=== Begin Enclosure ===

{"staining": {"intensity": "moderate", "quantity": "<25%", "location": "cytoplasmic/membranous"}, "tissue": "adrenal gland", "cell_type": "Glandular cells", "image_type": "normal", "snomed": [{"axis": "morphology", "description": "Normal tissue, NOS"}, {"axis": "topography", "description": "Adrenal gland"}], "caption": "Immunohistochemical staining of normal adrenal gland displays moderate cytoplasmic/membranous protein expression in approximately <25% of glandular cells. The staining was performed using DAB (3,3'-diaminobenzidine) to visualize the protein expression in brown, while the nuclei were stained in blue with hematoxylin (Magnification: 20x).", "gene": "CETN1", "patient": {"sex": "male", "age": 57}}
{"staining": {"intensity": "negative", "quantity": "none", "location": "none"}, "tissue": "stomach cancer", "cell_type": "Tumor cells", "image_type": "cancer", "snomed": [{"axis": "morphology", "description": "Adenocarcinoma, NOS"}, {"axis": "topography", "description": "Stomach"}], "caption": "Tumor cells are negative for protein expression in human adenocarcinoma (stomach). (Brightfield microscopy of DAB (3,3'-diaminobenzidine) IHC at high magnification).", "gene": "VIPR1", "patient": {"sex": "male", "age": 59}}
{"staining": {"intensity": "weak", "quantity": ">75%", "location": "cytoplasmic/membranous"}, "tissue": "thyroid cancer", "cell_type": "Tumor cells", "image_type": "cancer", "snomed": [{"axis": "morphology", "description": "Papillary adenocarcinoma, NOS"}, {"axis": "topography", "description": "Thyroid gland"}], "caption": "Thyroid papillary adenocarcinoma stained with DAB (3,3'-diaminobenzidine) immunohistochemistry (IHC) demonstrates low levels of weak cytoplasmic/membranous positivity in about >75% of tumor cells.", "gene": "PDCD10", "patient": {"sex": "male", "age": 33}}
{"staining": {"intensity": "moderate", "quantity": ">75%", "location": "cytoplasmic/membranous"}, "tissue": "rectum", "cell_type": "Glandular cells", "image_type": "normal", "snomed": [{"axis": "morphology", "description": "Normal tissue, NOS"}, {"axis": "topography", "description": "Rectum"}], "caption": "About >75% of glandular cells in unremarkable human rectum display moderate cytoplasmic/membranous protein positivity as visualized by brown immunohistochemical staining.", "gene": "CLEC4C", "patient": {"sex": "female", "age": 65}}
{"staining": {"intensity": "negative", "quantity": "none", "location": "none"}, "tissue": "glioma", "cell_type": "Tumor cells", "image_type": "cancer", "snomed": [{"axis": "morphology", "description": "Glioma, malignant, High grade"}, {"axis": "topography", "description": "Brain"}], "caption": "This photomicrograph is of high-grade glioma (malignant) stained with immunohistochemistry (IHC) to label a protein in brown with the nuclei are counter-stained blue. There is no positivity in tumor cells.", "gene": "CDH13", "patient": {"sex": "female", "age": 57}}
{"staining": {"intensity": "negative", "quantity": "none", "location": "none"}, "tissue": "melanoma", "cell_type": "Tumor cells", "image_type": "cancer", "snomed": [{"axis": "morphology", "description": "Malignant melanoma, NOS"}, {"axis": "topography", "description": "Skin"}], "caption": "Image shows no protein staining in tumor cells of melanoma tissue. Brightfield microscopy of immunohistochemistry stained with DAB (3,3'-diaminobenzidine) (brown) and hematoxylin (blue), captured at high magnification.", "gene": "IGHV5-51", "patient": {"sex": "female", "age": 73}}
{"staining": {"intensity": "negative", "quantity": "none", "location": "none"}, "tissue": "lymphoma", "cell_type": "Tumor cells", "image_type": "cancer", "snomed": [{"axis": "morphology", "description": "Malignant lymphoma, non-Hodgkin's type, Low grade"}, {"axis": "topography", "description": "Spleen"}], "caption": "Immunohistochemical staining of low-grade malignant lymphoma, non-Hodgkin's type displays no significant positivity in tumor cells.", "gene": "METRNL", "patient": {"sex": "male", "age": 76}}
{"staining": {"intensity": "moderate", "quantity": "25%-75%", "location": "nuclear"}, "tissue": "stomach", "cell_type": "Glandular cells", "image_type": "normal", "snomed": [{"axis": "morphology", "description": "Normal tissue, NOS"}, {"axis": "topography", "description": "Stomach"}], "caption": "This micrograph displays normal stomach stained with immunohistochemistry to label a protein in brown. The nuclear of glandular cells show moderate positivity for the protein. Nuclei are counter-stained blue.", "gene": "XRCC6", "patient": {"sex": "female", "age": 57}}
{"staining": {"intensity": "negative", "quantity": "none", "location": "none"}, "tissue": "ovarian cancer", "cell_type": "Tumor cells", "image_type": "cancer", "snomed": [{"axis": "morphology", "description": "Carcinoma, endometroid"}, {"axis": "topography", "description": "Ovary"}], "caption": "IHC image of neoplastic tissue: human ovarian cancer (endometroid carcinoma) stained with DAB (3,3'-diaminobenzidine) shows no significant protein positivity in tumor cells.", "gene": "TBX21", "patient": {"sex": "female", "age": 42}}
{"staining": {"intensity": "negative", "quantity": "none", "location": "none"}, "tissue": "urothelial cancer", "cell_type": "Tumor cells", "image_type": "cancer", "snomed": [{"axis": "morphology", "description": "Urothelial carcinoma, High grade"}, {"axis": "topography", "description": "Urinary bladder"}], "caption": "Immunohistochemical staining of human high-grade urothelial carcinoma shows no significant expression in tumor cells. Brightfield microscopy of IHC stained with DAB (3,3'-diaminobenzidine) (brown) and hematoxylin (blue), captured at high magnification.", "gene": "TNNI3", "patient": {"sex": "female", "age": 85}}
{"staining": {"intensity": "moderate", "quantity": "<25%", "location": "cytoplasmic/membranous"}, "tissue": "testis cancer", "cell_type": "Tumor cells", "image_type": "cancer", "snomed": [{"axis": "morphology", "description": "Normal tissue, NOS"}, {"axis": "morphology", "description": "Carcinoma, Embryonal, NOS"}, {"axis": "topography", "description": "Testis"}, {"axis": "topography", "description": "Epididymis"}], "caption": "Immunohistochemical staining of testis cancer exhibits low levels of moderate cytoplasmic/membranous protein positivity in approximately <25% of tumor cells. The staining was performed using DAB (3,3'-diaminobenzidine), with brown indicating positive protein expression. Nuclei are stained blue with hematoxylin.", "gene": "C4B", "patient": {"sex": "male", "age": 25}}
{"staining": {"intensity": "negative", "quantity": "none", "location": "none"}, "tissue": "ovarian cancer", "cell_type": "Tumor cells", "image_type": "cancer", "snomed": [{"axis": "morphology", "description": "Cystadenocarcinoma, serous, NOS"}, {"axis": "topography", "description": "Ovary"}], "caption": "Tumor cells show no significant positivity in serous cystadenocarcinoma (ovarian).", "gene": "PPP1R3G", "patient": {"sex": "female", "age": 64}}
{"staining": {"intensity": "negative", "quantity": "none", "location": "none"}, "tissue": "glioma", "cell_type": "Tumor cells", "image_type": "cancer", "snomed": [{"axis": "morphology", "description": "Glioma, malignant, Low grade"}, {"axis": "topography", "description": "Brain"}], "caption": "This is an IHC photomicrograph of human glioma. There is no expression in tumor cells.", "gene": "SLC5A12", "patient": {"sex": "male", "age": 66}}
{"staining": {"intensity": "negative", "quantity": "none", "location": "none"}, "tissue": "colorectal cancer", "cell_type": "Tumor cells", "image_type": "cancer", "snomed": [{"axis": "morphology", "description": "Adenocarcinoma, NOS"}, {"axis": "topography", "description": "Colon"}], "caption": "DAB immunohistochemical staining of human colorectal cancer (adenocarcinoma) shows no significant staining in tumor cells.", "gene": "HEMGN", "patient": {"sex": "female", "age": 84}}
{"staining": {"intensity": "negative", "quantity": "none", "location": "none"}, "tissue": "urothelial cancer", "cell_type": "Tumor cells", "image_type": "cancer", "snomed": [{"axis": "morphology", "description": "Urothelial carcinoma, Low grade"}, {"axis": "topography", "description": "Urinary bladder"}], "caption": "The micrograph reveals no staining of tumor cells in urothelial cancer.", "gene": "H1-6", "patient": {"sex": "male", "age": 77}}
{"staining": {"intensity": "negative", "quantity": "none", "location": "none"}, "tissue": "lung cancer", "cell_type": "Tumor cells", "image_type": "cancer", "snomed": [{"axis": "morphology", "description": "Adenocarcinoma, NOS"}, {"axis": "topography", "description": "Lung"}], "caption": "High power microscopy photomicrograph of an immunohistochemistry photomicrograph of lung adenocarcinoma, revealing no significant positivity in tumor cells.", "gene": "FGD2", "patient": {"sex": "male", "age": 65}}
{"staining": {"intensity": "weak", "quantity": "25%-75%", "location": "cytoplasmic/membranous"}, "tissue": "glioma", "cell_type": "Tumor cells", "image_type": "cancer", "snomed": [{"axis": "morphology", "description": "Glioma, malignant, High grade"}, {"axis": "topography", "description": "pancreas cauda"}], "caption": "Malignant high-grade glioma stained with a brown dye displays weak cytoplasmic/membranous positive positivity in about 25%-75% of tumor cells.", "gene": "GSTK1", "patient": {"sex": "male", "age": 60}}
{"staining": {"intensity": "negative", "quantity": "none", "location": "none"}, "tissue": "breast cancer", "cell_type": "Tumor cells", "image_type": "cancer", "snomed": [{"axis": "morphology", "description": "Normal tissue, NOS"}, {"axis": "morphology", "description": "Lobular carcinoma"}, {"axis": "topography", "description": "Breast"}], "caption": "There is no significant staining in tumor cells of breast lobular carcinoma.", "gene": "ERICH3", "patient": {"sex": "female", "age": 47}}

=== End Enclosure ===

■ Problem ■
In the listing above, transcribe exactly everything from the line containing "glandular cells in" down to the line containing "non-Hodgkin's type, Low", including both and nothing more.

■ Your response ■
{"staining": {"intensity": "moderate", "quantity": ">75%", "location": "cytoplasmic/membranous"}, "tissue": "rectum", "cell_type": "Glandular cells", "image_type": "normal", "snomed": [{"axis": "morphology", "description": "Normal tissue, NOS"}, {"axis": "topography", "description": "Rectum"}], "caption": "About >75% of glandular cells in unremarkable human rectum display moderate cytoplasmic/membranous protein positivity as visualized by brown immunohistochemical staining.", "gene": "CLEC4C", "patient": {"sex": "female", "age": 65}}
{"staining": {"intensity": "negative", "quantity": "none", "location": "none"}, "tissue": "glioma", "cell_type": "Tumor cells", "image_type": "cancer", "snomed": [{"axis": "morphology", "description": "Glioma, malignant, High grade"}, {"axis": "topography", "description": "Brain"}], "caption": "This photomicrograph is of high-grade glioma (malignant) stained with immunohistochemistry (IHC) to label a protein in brown with the nuclei are counter-stained blue. There is no positivity in tumor cells.", "gene": "CDH13", "patient": {"sex": "female", "age": 57}}
{"staining": {"intensity": "negative", "quantity": "none", "location": "none"}, "tissue": "melanoma", "cell_type": "Tumor cells", "image_type": "cancer", "snomed": [{"axis": "morphology", "description": "Malignant melanoma, NOS"}, {"axis": "topography", "description": "Skin"}], "caption": "Image shows no protein staining in tumor cells of melanoma tissue. Brightfield microscopy of immunohistochemistry stained with DAB (3,3'-diaminobenzidine) (brown) and hematoxylin (blue), captured at high magnification.", "gene": "IGHV5-51", "patient": {"sex": "female", "age": 73}}
{"staining": {"intensity": "negative", "quantity": "none", "location": "none"}, "tissue": "lymphoma", "cell_type": "Tumor cells", "image_type": "cancer", "snomed": [{"axis": "morphology", "description": "Malignant lymphoma, non-Hodgkin's type, Low grade"}, {"axis": "topography", "description": "Spleen"}], "caption": "Immunohistochemical staining of low-grade malignant lymphoma, non-Hodgkin's type displays no significant positivity in tumor cells.", "gene": "METRNL", "patient": {"sex": "male", "age": 76}}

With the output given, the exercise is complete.